Exercise materials:
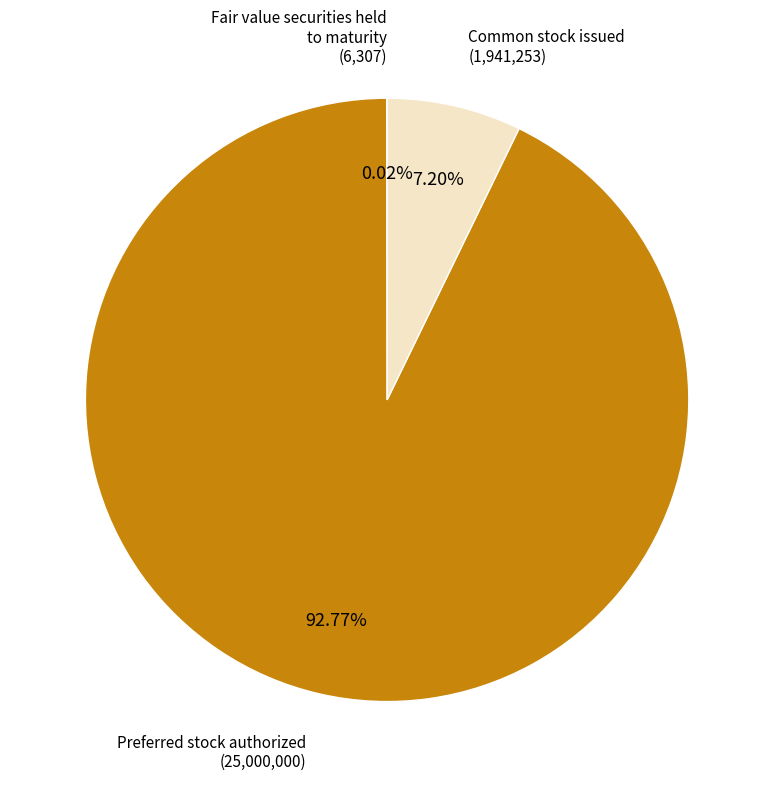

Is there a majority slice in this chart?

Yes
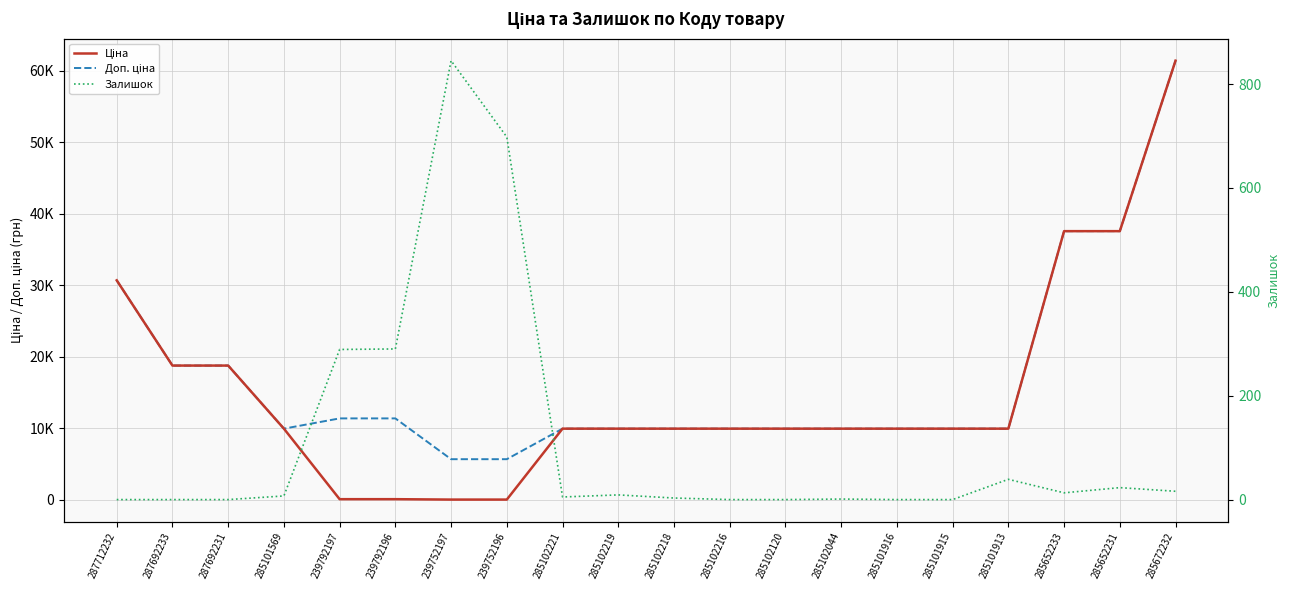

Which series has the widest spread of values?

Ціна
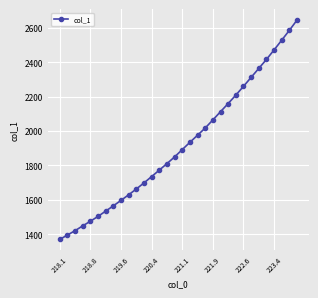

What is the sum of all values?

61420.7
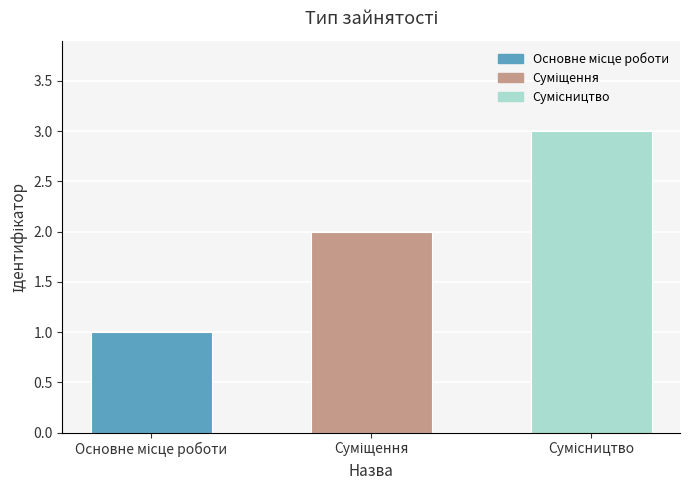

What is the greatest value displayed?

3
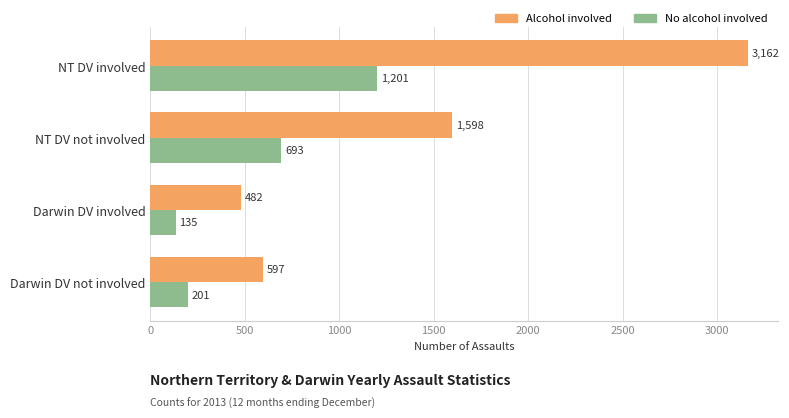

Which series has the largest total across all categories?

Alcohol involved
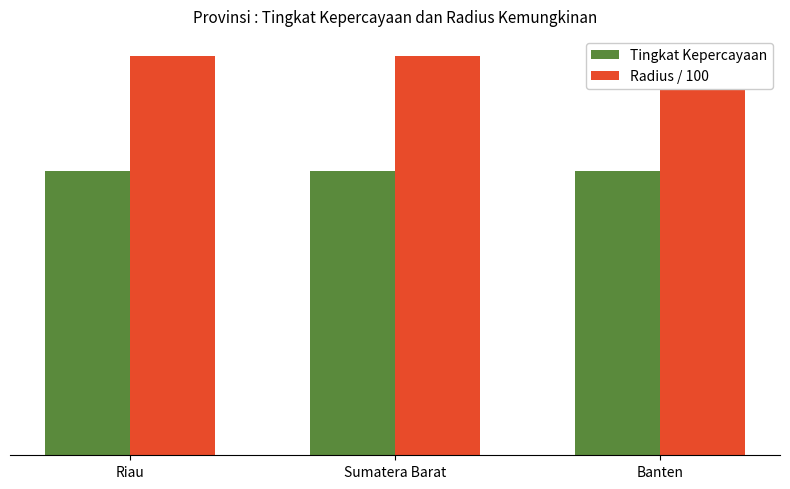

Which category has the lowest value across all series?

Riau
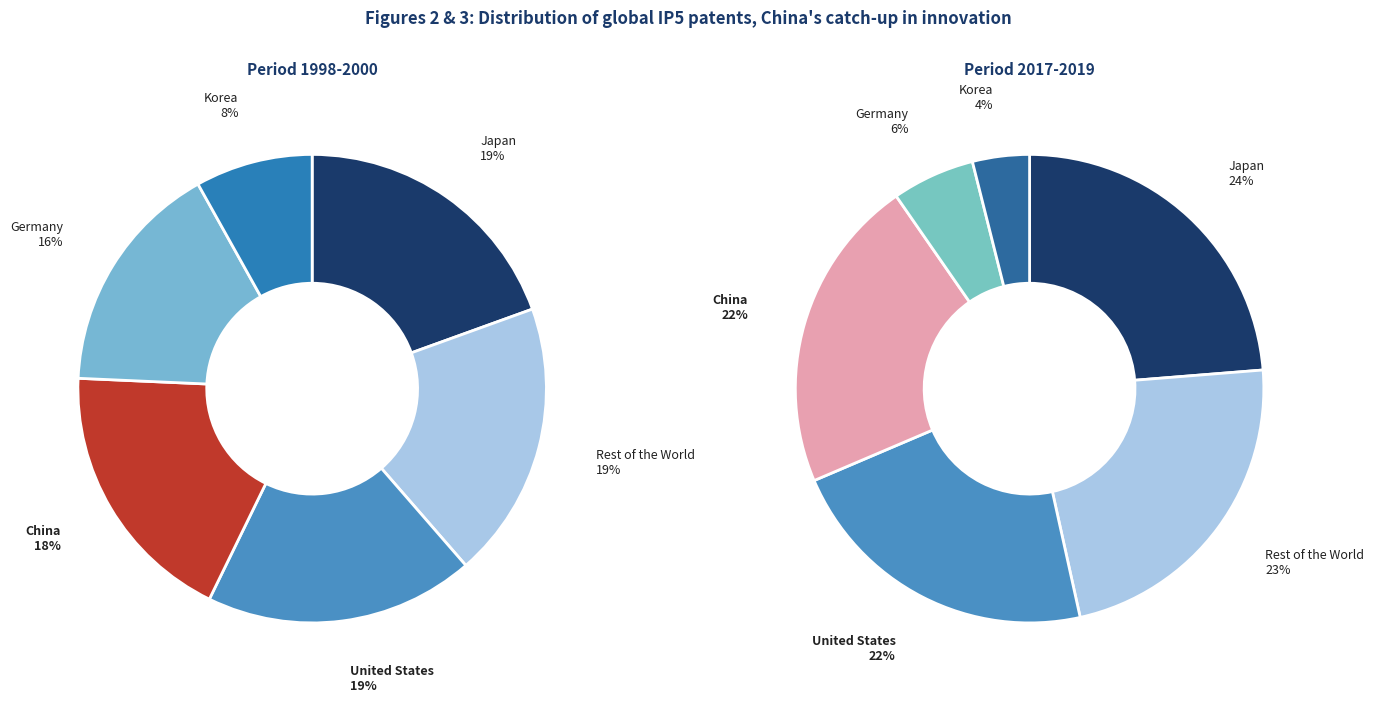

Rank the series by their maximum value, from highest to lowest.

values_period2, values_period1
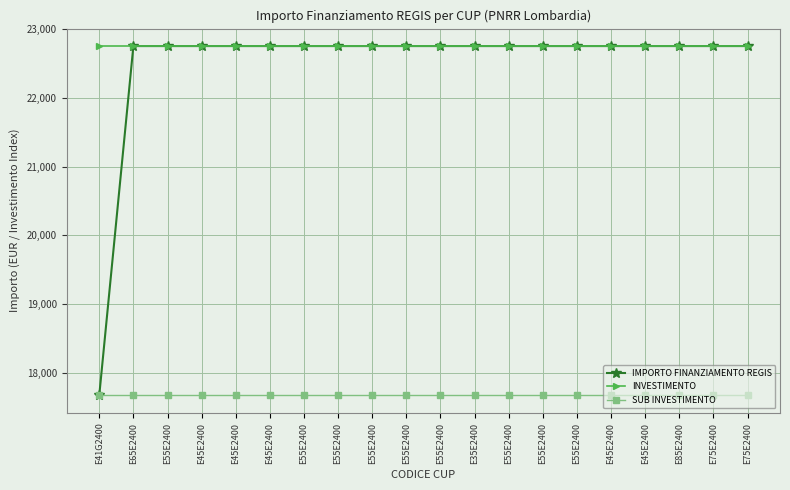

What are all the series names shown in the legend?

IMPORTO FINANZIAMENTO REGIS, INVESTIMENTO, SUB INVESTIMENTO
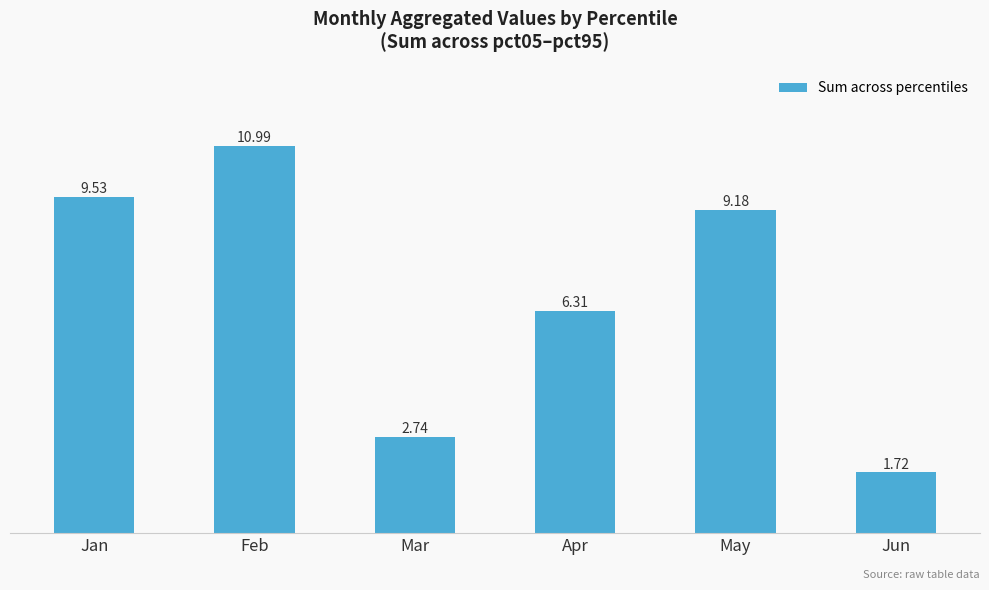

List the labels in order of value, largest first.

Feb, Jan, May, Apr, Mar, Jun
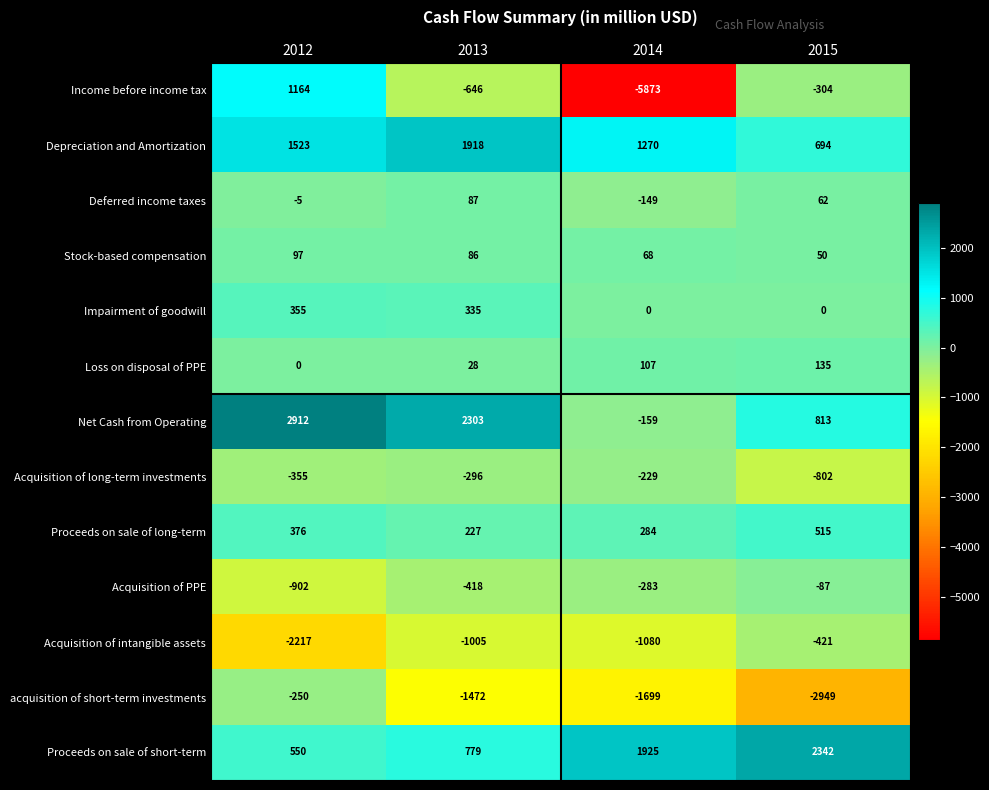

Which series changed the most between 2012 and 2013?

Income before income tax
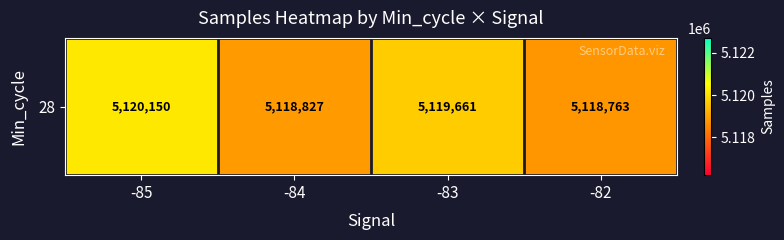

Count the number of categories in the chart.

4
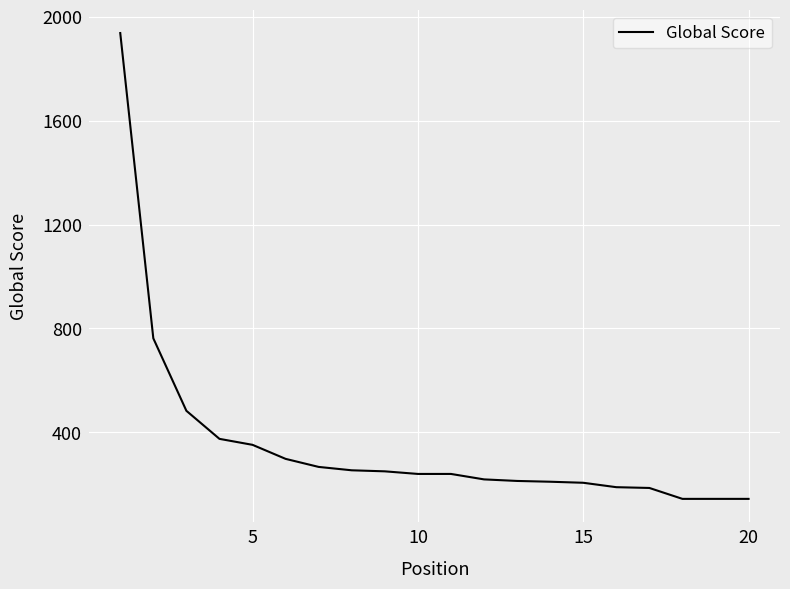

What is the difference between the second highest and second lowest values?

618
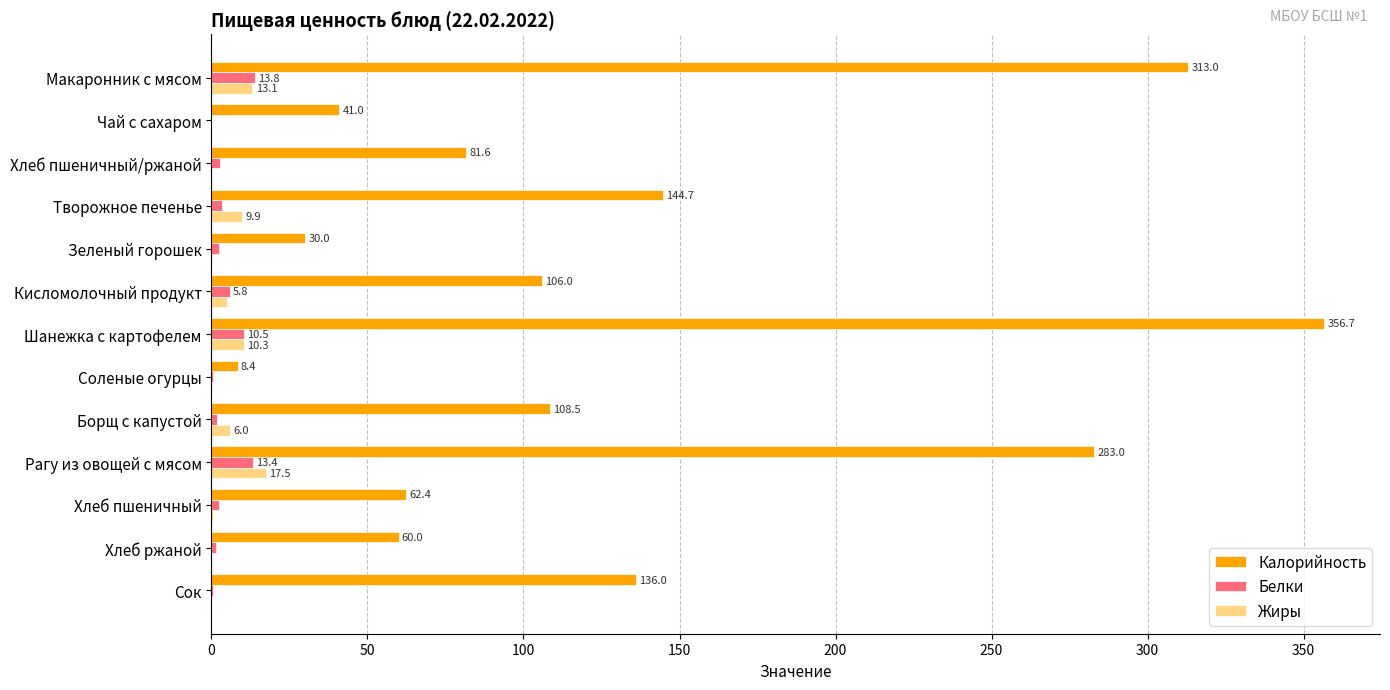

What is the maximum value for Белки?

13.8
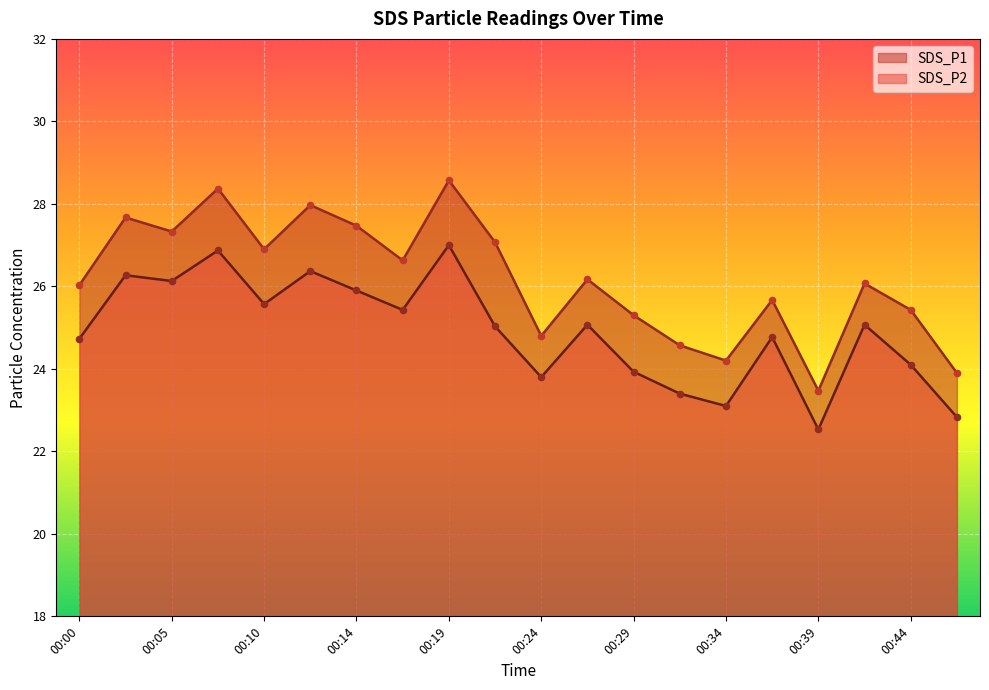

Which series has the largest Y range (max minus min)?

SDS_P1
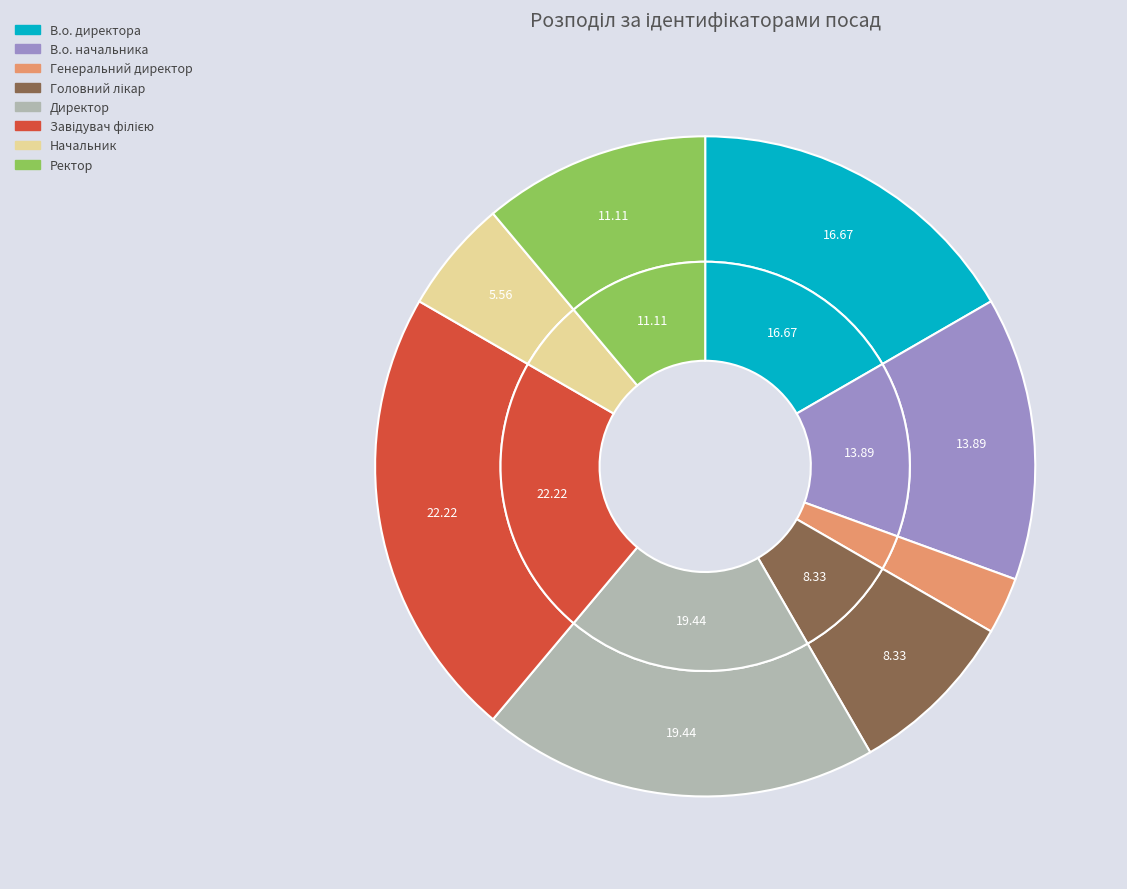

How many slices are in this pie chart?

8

Exercise: Render every line of the records above as a Markdown table with the columns "Row" and "Entry," numbering the rows in sequence and omitting blank lines and the pictures.

Solution to this problem:
| Row | Entry |
|---|---|
| 1 | Is there a majority slice in this chart? |
| 2 | Yes |
| 3 | Which series has the widest spread of values? |
| 4 | Ціна |
| 5 | What is the sum of all values? |
| 6 | 61420.7 |
| 7 | What is the greatest value displayed? |
| 8 | 3 |
| 9 | Which series has the largest total across all categories? |
| 10 | Alcohol involved |
| 11 | Which category has the lowest value across all series? |
| 12 | Riau |
| 13 | Rank the series by their maximum value, from highest to lowest. |
| 14 | values_period2, values_period1 |
| 15 | What are all the series names shown in the legend? |
| 16 | IMPORTO FINANZIAMENTO REGIS, INVESTIMENTO, SUB INVESTIMENTO |
| 17 | List the labels in order of value, largest first. |
| 18 | Feb, Jan, May, Apr, Mar, Jun |
| 19 | Which series changed the most between 2012 and 2013? |
| 20 | Income before income tax |
| 21 | Count the number of categories in the chart. |
| 22 | 4 |
| 23 | What is the difference between the second highest and second lowest values? |
| 24 | 618 |
| 25 | What is the maximum value for Белки? |
| 26 | 13.8 |
| 27 | Which series has the largest Y range (max minus min)? |
| 28 | SDS_P1 |
| 29 | How many slices are in this pie chart? |
| 30 | 8 |